[Page images and extracted text]
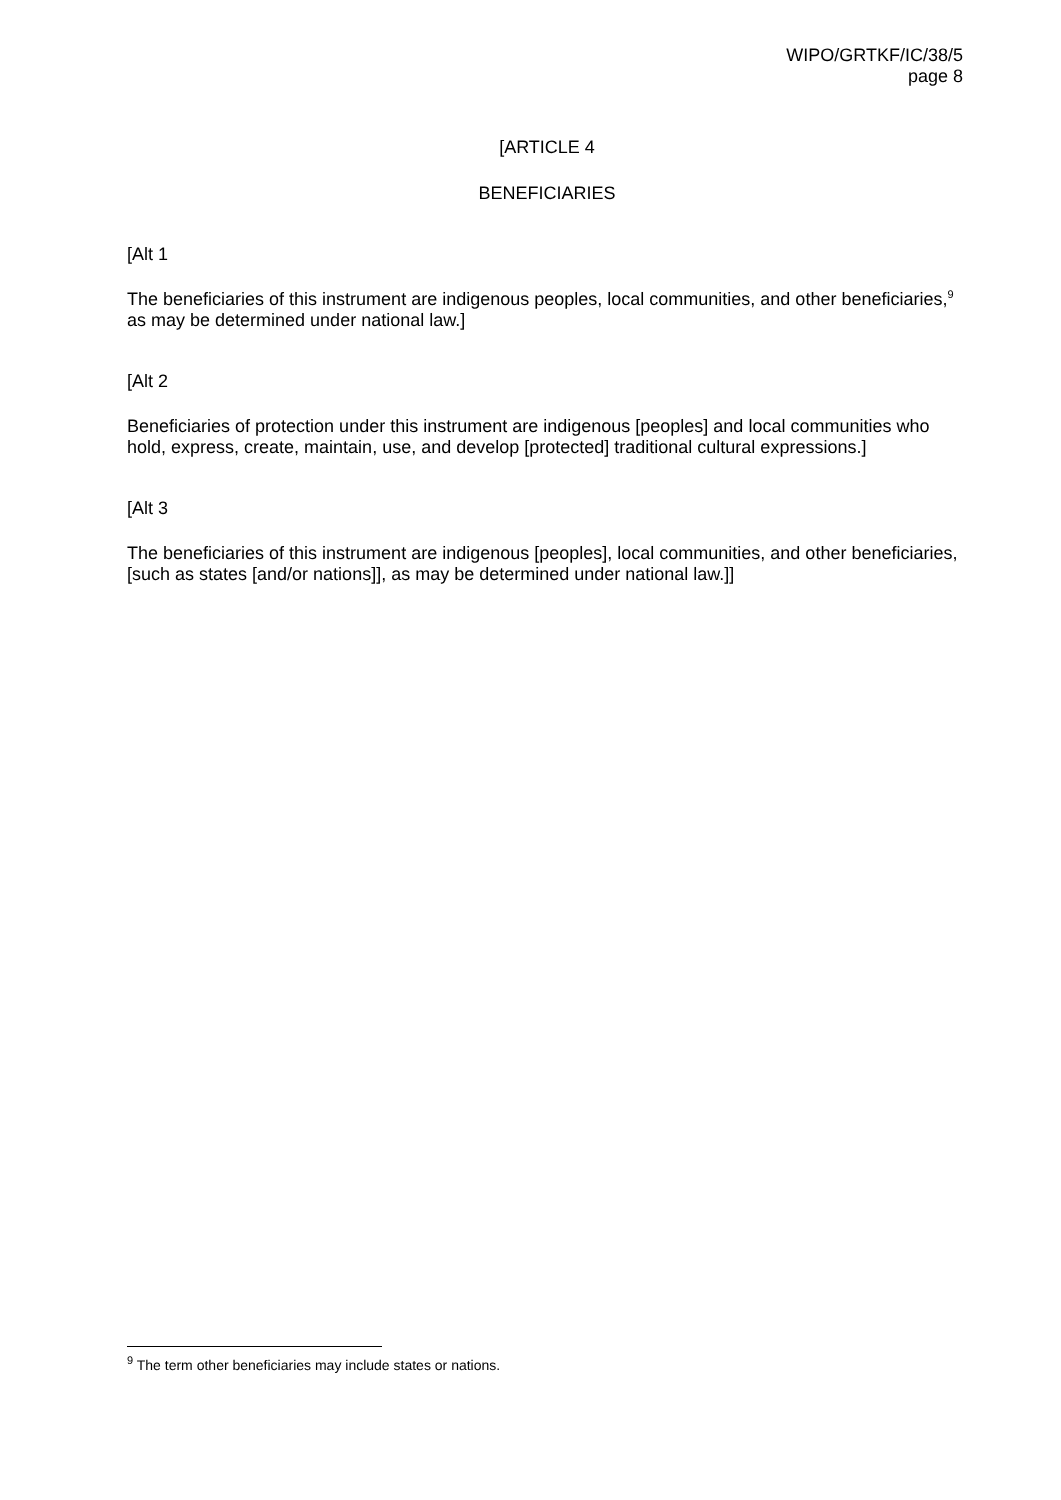WIPO/GRTKF/IC/38/5
page 8
[ARTICLE 4
BENEFICIARIES
[Alt 1
The beneficiaries of this instrument are indigenous peoples, local communities, and other beneficiaries,<sup>9</sup> as may be determined under national law.]
[Alt 2
Beneficiaries of protection under this instrument are indigenous [peoples] and local communities who hold, express, create, maintain, use, and develop [protected] traditional cultural expressions.]
[Alt 3
The beneficiaries of this instrument are indigenous [peoples], local communities, and other beneficiaries, [such as states [and/or nations]], as may be determined under national law.]]
<sup>9</sup> The term other beneficiaries may include states or nations.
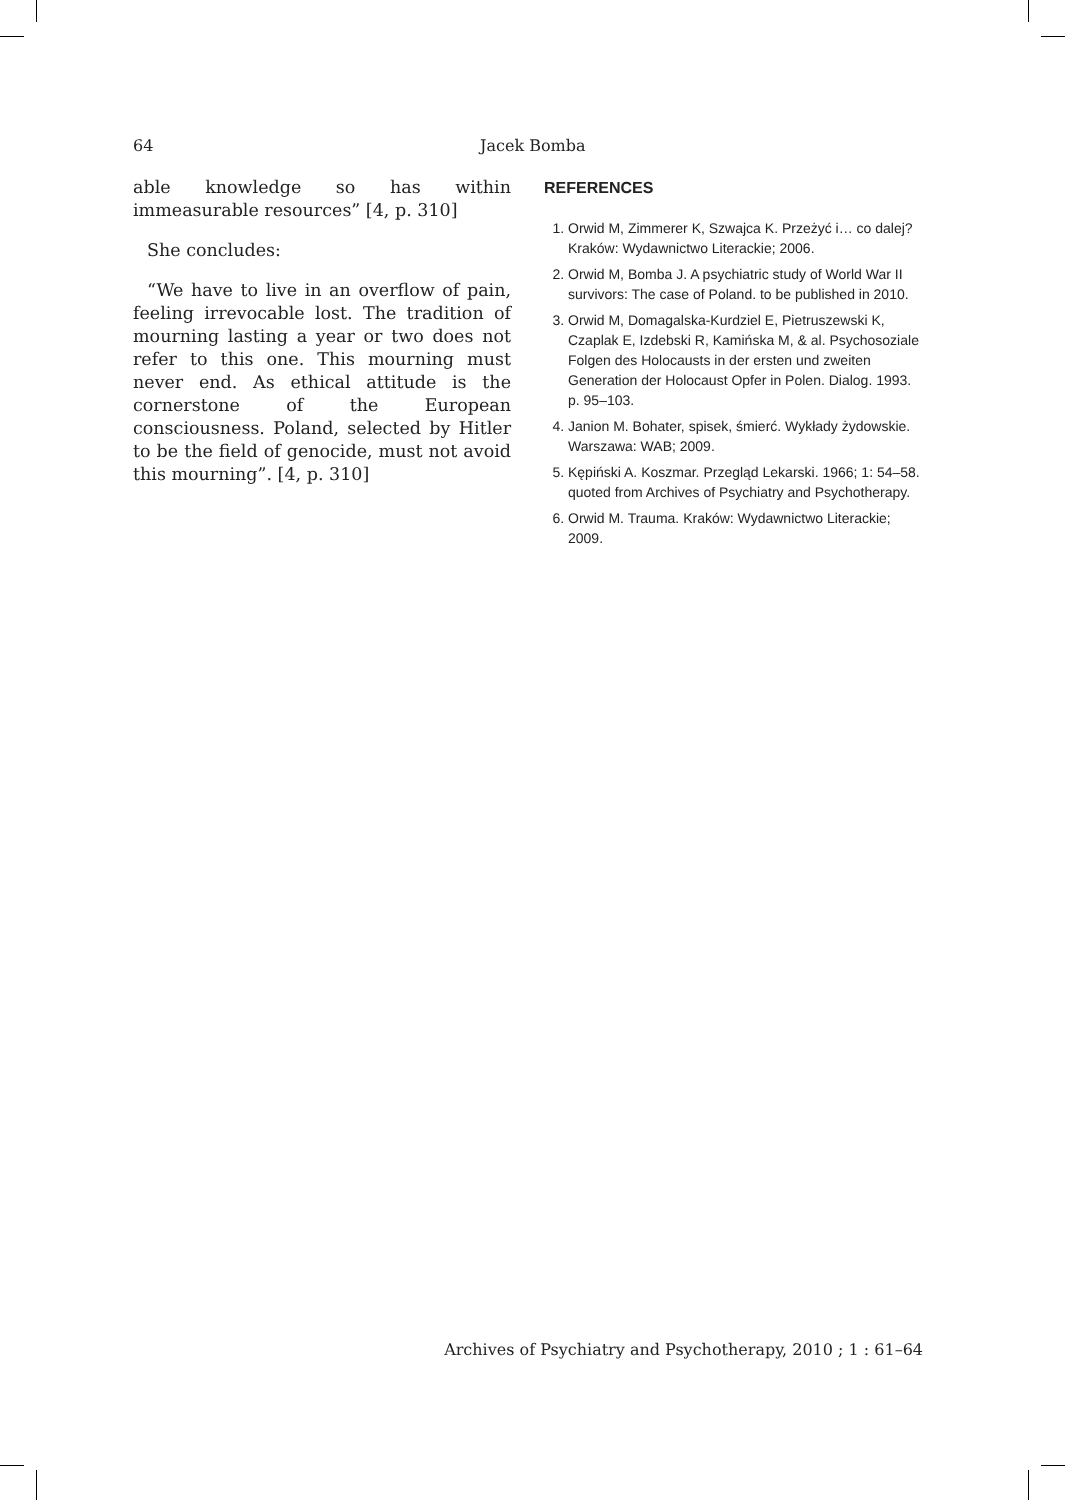64 Jacek Bomba
able knowledge so has within immeasurable resources” [4, p. 310]
She concludes:
“We have to live in an overflow of pain, feeling irrevocable lost. The tradition of mourning lasting a year or two does not refer to this one. This mourning must never end. As ethical attitude is the cornerstone of the European consciousness. Poland, selected by Hitler to be the field of genocide, must not avoid this mourning”. [4, p. 310]
REFERENCES
1. Orwid M, Zimmerer K, Szwajca K. Przeżyć i… co dalej? Kraków: Wydawnictwo Literackie; 2006.
2. Orwid M, Bomba J. A psychiatric study of World War II survivors: The case of Poland. to be published in 2010.
3. Orwid M, Domagalska-Kurdziel E, Pietruszewski K, Czaplak E, Izdebski R, Kamińska M, & al. Psychosoziale Folgen des Holocausts in der ersten und zweiten Generation der Holocaust Opfer in Polen. Dialog. 1993. p. 95–103.
4. Janion M. Bohater, spisek, śmierć. Wykłady żydowskie. Warszawa: WAB; 2009.
5. Kępiński A. Koszmar. Przegląd Lekarski. 1966; 1: 54–58. quoted from Archives of Psychiatry and Psychotherapy.
6. Orwid M. Trauma. Kraków: Wydawnictwo Literackie; 2009.
Archives of Psychiatry and Psychotherapy, 2010 ; 1 : 61–64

• _INSTRUCTIONS FOR THE TASK_
Find the lines above that include the string "nations" and copy them.

• _ANSWER_
The beneficiaries of this instrument are indigenous [peoples], local communities, and other beneficiaries, [such as states [and/or nations]], as may be determined under national law.]]
<sup>9</sup> The term other beneficiaries may include states or nations.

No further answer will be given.